■ Exercice
Actualisez le passage du texte sur le renouvellement des sûretés situé entre « À défaut de » et « 2021, n° 19-20.738). » inclus, en y remplaçant « droit de préférence » par « rang privilégié ».

■ Texte fourni
——————

Cour de cassation, chambre commerciale, 2 juillet 2025, n° 24-13.438
Rappel préalable : le sort des sûretés attachées à une créance antérieure au jugement d’ouverture
Lorsqu’un créancier est titulaire d’une créance antérieure garantie par une sûreté régulièrement publiée avant le jugement d’ouverture d’une procédure collective, il conserve le bénéfice de cette sûreté durant la procédure.
L’intangibilité de la créance et de ses accessoires est ainsi préservée et justifie la possibilité pour le créancier de renouveler sa sûreté avant sa péremption.
À défaut de renouvellement en temps utile, le créancier perd son droit de préférence et ne pourra être admis au passif qu’à titre chirographaire (Cour de cassation, Chambre commerciale, 17 février 2021, n° 19-20.738).
En pratique, ce renouvellement s’impose jusqu’à l’effet de consignation au sens du code civil. Tant que cet effet juridique n’a pas joué, le créancier doit maintenir l’efficacité de son inscription.
Contexte de l’affaire
Dans cette affaire, une banque avait accordé un prêt garanti à un débiteur. Après l’ouverture d’une procédure de sauvegarde et l’adoption d’un plan, la banque a laissé expirer son inscription hypothécaire initiale, puis a procédé à une nouvelle inscription d’hypothèque judiciaire provisoire, alors que le plan était toujours en cours d’exécution.

——————

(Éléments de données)
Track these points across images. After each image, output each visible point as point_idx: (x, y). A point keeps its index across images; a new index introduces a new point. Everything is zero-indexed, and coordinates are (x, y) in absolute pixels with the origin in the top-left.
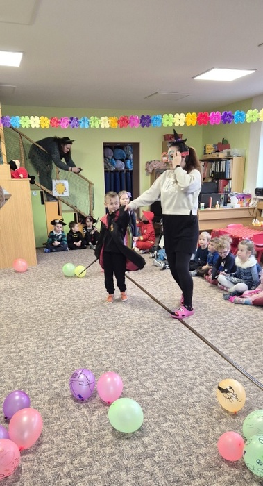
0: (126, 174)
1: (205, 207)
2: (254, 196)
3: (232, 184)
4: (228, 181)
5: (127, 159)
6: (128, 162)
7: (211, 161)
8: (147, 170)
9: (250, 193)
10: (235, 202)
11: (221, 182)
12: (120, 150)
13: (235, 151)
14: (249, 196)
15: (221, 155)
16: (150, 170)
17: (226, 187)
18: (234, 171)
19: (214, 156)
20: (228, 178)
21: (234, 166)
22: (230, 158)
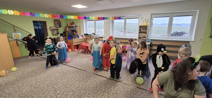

——————

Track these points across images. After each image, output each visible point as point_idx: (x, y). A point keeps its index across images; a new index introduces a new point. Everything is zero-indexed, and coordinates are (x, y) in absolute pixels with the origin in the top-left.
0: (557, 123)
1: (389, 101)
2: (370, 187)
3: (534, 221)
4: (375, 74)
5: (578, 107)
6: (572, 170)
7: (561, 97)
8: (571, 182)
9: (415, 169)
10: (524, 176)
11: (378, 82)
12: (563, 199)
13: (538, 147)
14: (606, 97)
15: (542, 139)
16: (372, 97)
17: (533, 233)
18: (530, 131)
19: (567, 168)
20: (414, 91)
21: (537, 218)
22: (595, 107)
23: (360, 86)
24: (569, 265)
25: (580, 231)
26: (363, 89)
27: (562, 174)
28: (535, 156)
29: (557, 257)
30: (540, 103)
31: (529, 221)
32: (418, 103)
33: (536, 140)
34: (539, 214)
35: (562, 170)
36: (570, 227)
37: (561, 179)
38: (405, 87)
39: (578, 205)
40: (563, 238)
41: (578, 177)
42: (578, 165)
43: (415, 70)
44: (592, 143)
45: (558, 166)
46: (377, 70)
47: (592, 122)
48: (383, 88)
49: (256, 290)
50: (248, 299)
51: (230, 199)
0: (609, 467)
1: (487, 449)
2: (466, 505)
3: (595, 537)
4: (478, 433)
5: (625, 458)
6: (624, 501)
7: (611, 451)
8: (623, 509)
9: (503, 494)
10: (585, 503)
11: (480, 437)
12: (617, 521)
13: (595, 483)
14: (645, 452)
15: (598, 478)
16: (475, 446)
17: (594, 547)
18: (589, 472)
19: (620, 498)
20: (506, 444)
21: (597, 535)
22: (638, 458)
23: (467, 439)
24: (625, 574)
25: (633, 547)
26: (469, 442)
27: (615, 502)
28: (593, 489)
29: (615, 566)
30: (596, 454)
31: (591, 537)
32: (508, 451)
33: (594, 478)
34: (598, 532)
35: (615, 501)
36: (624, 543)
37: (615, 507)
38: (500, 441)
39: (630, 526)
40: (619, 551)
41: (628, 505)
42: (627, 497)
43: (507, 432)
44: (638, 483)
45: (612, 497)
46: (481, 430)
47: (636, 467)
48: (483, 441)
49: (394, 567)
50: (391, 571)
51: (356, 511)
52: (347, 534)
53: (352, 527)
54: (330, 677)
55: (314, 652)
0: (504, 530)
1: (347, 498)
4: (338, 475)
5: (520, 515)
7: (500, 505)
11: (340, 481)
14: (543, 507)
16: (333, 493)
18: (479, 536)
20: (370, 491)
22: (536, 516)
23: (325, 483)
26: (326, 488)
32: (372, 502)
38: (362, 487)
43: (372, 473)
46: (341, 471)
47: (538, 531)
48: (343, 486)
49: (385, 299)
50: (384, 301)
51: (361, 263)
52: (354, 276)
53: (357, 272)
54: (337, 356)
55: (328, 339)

——————

■ Réponse
À défaut de renouvellement en temps utile, le créancier perd son rang privilégié et ne pourra être admis au passif qu’à titre chirographaire (Cour de cassation, Chambre commerciale, 17 février 2021, n° 19-20.738).